## Brief
Render the part of the material that opens with the line containing "What is the largest slice in the pie chart?" and runs through the end as a Markdown table with the columns Row and Material line, one numbered row per line. Skip blank lines and leave the pictures out.

::: Provided data :::

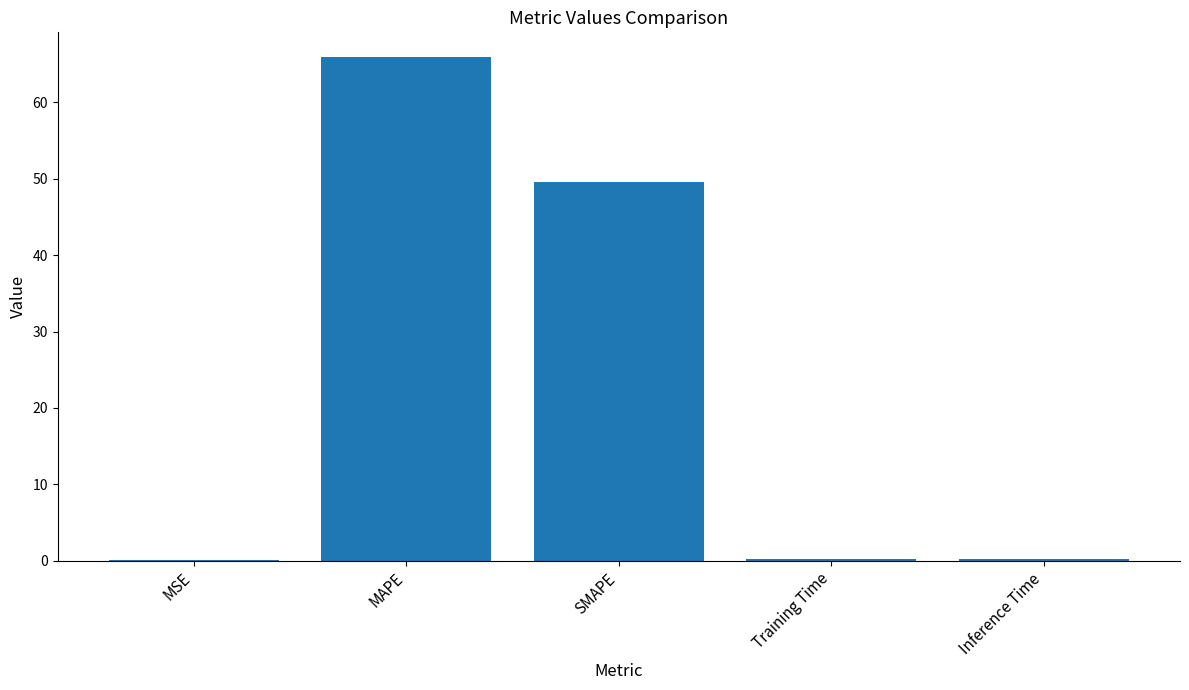

What is the maximum value shown in the chart?

65.9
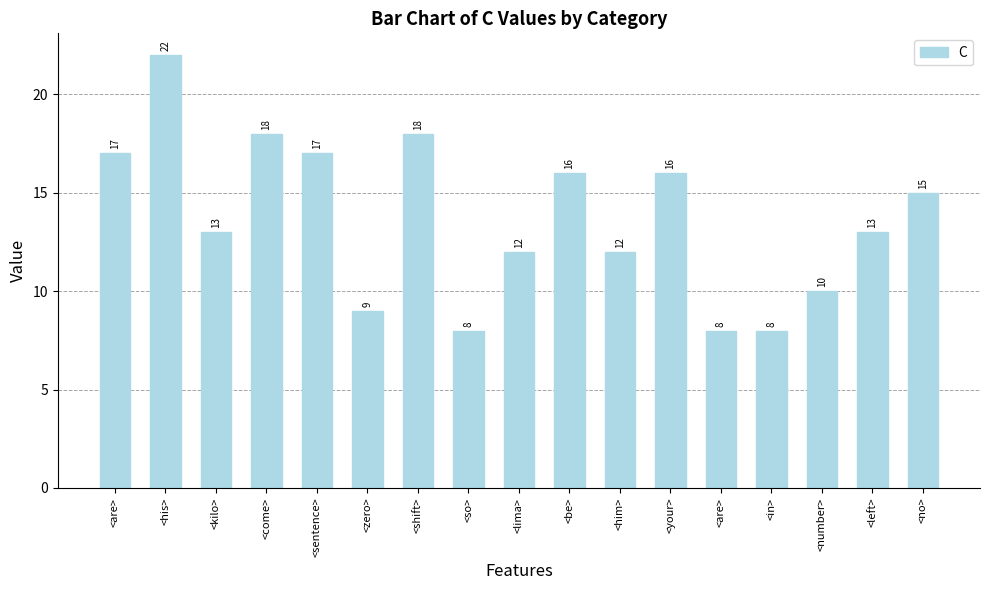

How many series are shown in this chart?

1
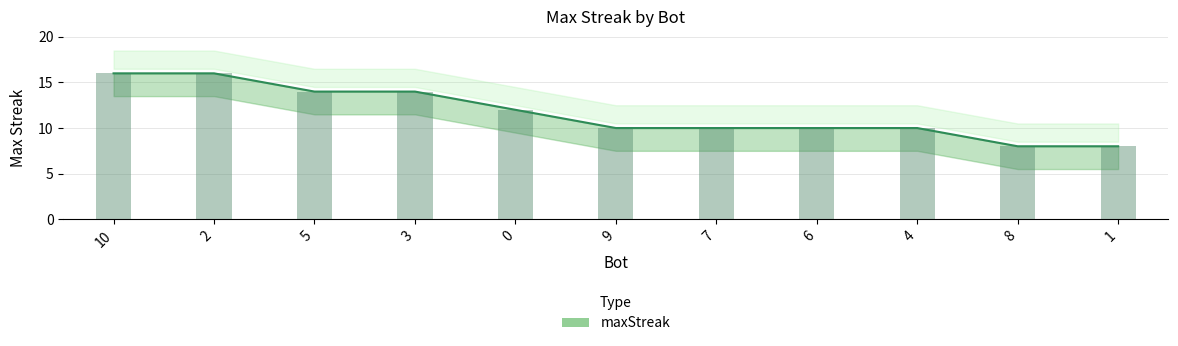

What position from the left is 4?

9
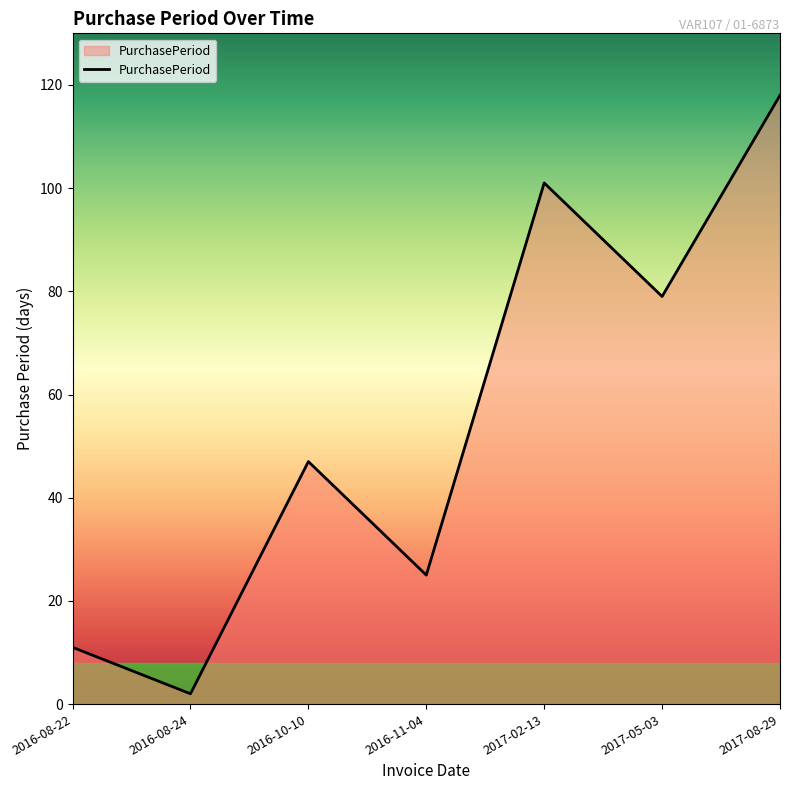

What is the maximum value shown in the chart?

118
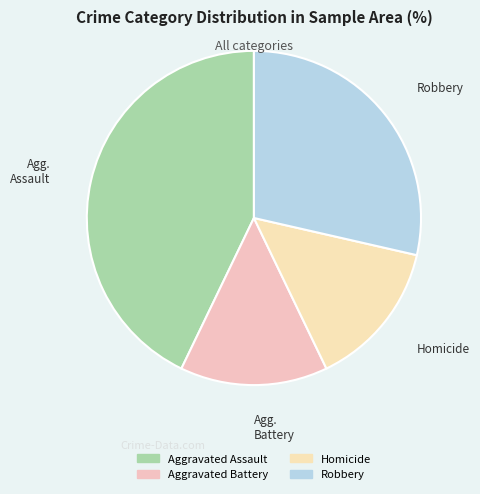

True or false: Robbery accounts for 42% of the total.

False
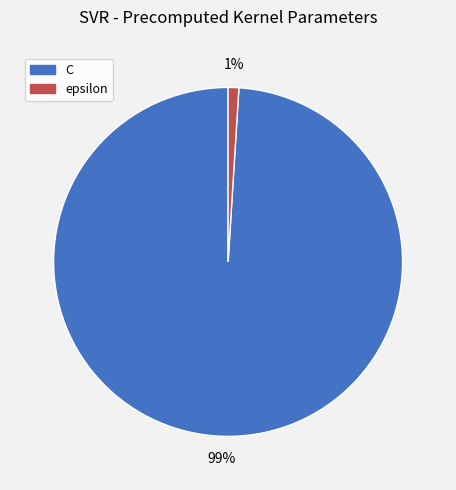

What is the largest slice in the pie chart?

C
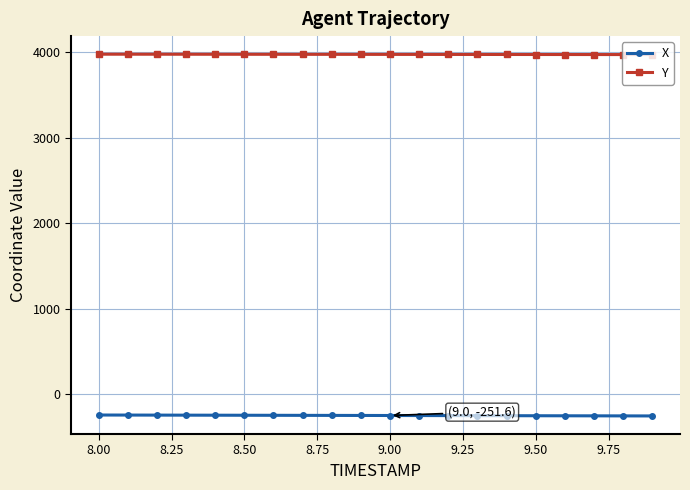

True or false: Y and X intersect in this chart.

False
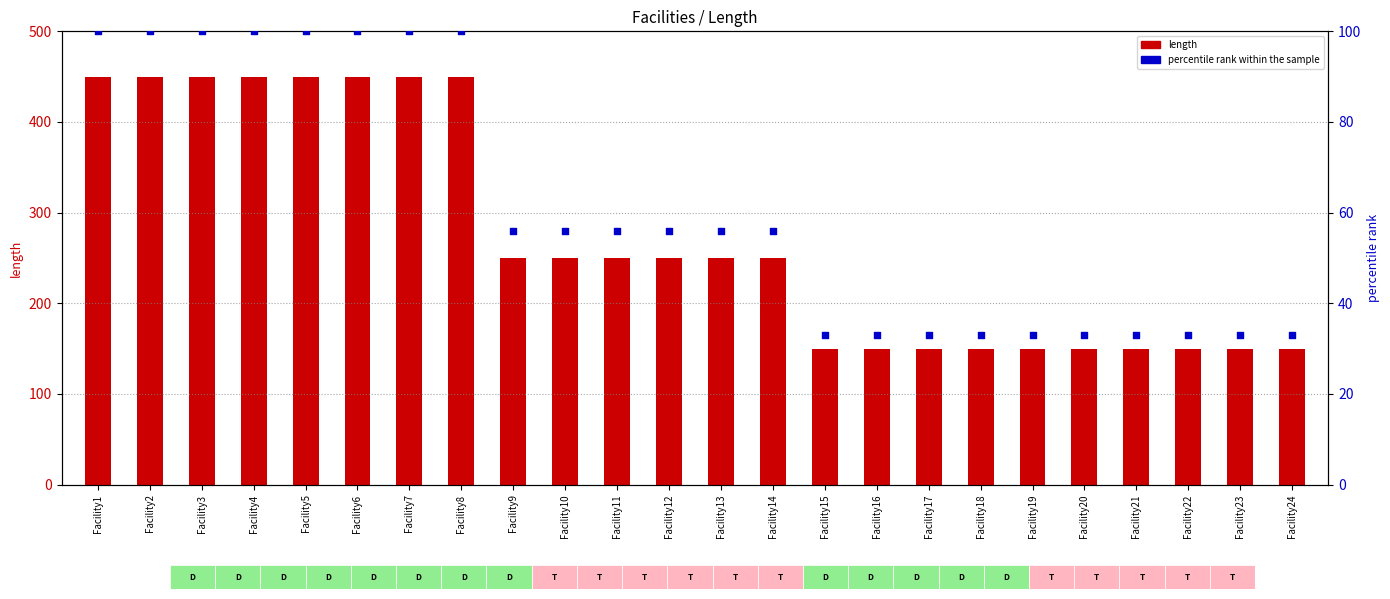

What is the total value across all series at Facility5?

550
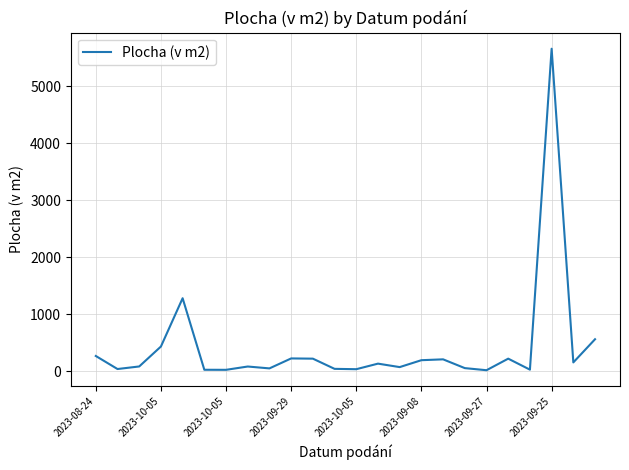

What is the greatest value displayed?

5663.0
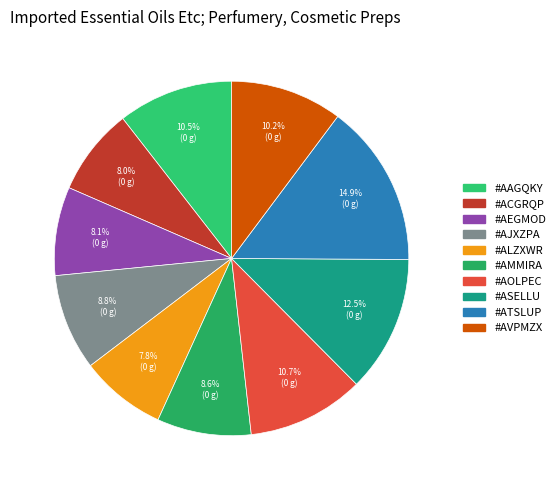

Which category has the smallest portion of the pie?

#ALZXWR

:::

## Written solution
| Row | Material line |
|---|---|
| 1 | What is the largest slice in the pie chart? |
| 2 | C |
| 3 | True or false: Y and X intersect in this chart. |
| 4 | False |
| 5 | What is the total value across all series at Facility5? |
| 6 | 550 |
| 7 | What is the greatest value displayed? |
| 8 | 5663.0 |
| 9 | Which category has the smallest portion of the pie? |
| 10 | #ALZXWR |